[Directions for this task]: Render the records below as a JSON array of strings, one string per line, skipping blank lines.

==== Given entries ====

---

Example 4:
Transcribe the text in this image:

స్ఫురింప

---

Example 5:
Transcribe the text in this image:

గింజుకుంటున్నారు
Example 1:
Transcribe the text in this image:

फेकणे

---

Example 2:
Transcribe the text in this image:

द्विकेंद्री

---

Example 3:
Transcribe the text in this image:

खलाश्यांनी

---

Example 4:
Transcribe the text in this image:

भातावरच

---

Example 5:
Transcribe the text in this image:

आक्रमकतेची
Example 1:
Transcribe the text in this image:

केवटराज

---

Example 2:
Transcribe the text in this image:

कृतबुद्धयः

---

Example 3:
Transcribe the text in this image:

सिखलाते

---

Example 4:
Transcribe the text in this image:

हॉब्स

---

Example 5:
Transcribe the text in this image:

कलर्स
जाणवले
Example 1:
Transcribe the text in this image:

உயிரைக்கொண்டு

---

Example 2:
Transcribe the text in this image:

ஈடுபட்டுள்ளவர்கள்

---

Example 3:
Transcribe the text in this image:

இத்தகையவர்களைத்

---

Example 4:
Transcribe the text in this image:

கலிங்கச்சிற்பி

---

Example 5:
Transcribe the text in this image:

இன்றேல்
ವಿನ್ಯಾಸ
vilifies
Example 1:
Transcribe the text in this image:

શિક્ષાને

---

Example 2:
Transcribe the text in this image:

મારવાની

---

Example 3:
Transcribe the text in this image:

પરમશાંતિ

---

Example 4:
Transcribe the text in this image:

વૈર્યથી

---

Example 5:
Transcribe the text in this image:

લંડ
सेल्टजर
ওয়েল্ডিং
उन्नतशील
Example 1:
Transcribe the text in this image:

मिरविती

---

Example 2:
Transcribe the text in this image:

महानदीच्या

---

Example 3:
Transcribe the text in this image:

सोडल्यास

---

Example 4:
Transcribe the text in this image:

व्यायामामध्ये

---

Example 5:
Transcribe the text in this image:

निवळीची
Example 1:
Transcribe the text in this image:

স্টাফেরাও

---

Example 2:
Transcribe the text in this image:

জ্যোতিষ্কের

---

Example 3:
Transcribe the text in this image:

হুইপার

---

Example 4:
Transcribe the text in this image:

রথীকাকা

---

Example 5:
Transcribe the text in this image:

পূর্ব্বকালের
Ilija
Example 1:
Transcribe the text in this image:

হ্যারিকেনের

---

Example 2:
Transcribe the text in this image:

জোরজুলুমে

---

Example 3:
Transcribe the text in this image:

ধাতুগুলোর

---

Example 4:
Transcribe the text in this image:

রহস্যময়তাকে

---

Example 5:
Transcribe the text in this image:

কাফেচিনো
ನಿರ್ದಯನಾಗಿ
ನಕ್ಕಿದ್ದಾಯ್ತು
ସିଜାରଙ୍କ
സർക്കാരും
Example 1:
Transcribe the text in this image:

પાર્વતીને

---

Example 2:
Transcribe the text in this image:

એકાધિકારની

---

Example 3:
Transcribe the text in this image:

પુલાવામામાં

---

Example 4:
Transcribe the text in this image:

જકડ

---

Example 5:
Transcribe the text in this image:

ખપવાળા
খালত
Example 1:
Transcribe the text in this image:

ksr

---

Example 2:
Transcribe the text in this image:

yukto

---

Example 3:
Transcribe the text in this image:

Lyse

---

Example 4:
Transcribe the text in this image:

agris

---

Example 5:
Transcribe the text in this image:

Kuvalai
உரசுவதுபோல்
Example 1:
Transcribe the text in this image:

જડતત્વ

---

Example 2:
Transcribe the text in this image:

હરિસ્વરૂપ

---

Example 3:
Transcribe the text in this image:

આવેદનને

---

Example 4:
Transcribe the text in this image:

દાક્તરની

====

[The solution]:
[
  "---",
  "Example 4:",
  "Transcribe the text in this image:",
  "స్ఫురింప",
  "---",
  "Example 5:",
  "Transcribe the text in this image:",
  "గింజుకుంటున్నారు",
  "Example 1:",
  "Transcribe the text in this image:",
  "फेकणे",
  "---",
  "Example 2:",
  "Transcribe the text in this image:",
  "द्विकेंद्री",
  "---",
  "Example 3:",
  "Transcribe the text in this image:",
  "खलाश्यांनी",
  "---",
  "Example 4:",
  "Transcribe the text in this image:",
  "भातावरच",
  "---",
  "Example 5:",
  "Transcribe the text in this image:",
  "आक्रमकतेची",
  "Example 1:",
  "Transcribe the text in this image:",
  "केवटराज",
  "---",
  "Example 2:",
  "Transcribe the text in this image:",
  "कृतबुद्धयः",
  "---",
  "Example 3:",
  "Transcribe the text in this image:",
  "सिखलाते",
  "---",
  "Example 4:",
  "Transcribe the text in this image:",
  "हॉब्स",
  "---",
  "Example 5:",
  "Transcribe the text in this image:",
  "कलर्स",
  "जाणवले",
  "Example 1:",
  "Transcribe the text in this image:",
  "உயிரைக்கொண்டு",
  "---",
  "Example 2:",
  "Transcribe the text in this image:",
  "ஈடுபட்டுள்ளவர்கள்",
  "---",
  "Example 3:",
  "Transcribe the text in this image:",
  "இத்தகையவர்களைத்",
  "---",
  "Example 4:",
  "Transcribe the text in this image:",
  "கலிங்கச்சிற்பி",
  "---",
  "Example 5:",
  "Transcribe the text in this image:",
  "இன்றேல்",
  "ವಿನ್ಯಾಸ",
  "vilifies",
  "Example 1:",
  "Transcribe the text in this image:",
  "શિક્ષાને",
  "---",
  "Example 2:",
  "Transcribe the text in this image:",
  "મારવાની",
  "---",
  "Example 3:",
  "Transcribe the text in this image:",
  "પરમશાંતિ",
  "---",
  "Example 4:",
  "Transcribe the text in this image:",
  "વૈર્યથી",
  "---",
  "Example 5:",
  "Transcribe the text in this image:",
  "લંડ",
  "सेल्टजर",
  "ওয়েল্ডিং",
  "उन्नतशील",
  "Example 1:",
  "Transcribe the text in this image:",
  "मिरविती",
  "---",
  "Example 2:",
  "Transcribe the text in this image:",
  "महानदीच्या",
  "---",
  "Example 3:",
  "Transcribe the text in this image:",
  "सोडल्यास",
  "---",
  "Example 4:",
  "Transcribe the text in this image:",
  "व्यायामामध्ये",
  "---",
  "Example 5:",
  "Transcribe the text in this image:",
  "निवळीची",
  "Example 1:",
  "Transcribe the text in this image:",
  "স্টাফেরাও",
  "---",
  "Example 2:",
  "Transcribe the text in this image:",
  "জ্যোতিষ্কের",
  "---",
  "Example 3:",
  "Transcribe the text in this image:",
  "হুইপার",
  "---",
  "Example 4:",
  "Transcribe the text in this image:",
  "রথীকাকা",
  "---",
  "Example 5:",
  "Transcribe the text in this image:",
  "পূর্ব্বকালের",
  "Ilija",
  "Example 1:",
  "Transcribe the text in this image:",
  "হ্যারিকেনের",
  "---",
  "Example 2:",
  "Transcribe the text in this image:",
  "জোরজুলুমে",
  "---",
  "Example 3:",
  "Transcribe the text in this image:",
  "ধাতুগুলোর",
  "---",
  "Example 4:",
  "Transcribe the text in this image:",
  "রহস্যময়তাকে",
  "---",
  "Example 5:",
  "Transcribe the text in this image:",
  "কাফেচিনো",
  "ನಿರ್ದಯನಾಗಿ",
  "ನಕ್ಕಿದ್ದಾಯ್ತು",
  "ସିଜାରଙ୍କ",
  "സർക്കാരും",
  "Example 1:",
  "Transcribe the text in this image:",
  "પાર્વતીને",
  "---",
  "Example 2:",
  "Transcribe the text in this image:",
  "એકાધિકારની",
  "---",
  "Example 3:",
  "Transcribe the text in this image:",
  "પુલાવામામાં",
  "---",
  "Example 4:",
  "Transcribe the text in this image:",
  "જકડ",
  "---",
  "Example 5:",
  "Transcribe the text in this image:",
  "ખપવાળા",
  "খালত",
  "Example 1:",
  "Transcribe the text in this image:",
  "ksr",
  "---",
  "Example 2:",
  "Transcribe the text in this image:",
  "yukto",
  "---",
  "Example 3:",
  "Transcribe the text in this image:",
  "Lyse",
  "---",
  "Example 4:",
  "Transcribe the text in this image:",
  "agris",
  "---",
  "Example 5:",
  "Transcribe the text in this image:",
  "Kuvalai",
  "உரசுவதுபோல்",
  "Example 1:",
  "Transcribe the text in this image:",
  "જડતત્વ",
  "---",
  "Example 2:",
  "Transcribe the text in this image:",
  "હરિસ્વરૂપ",
  "---",
  "Example 3:",
  "Transcribe the text in this image:",
  "આવેદનને",
  "---",
  "Example 4:",
  "Transcribe the text in this image:",
  "દાક્તરની"
]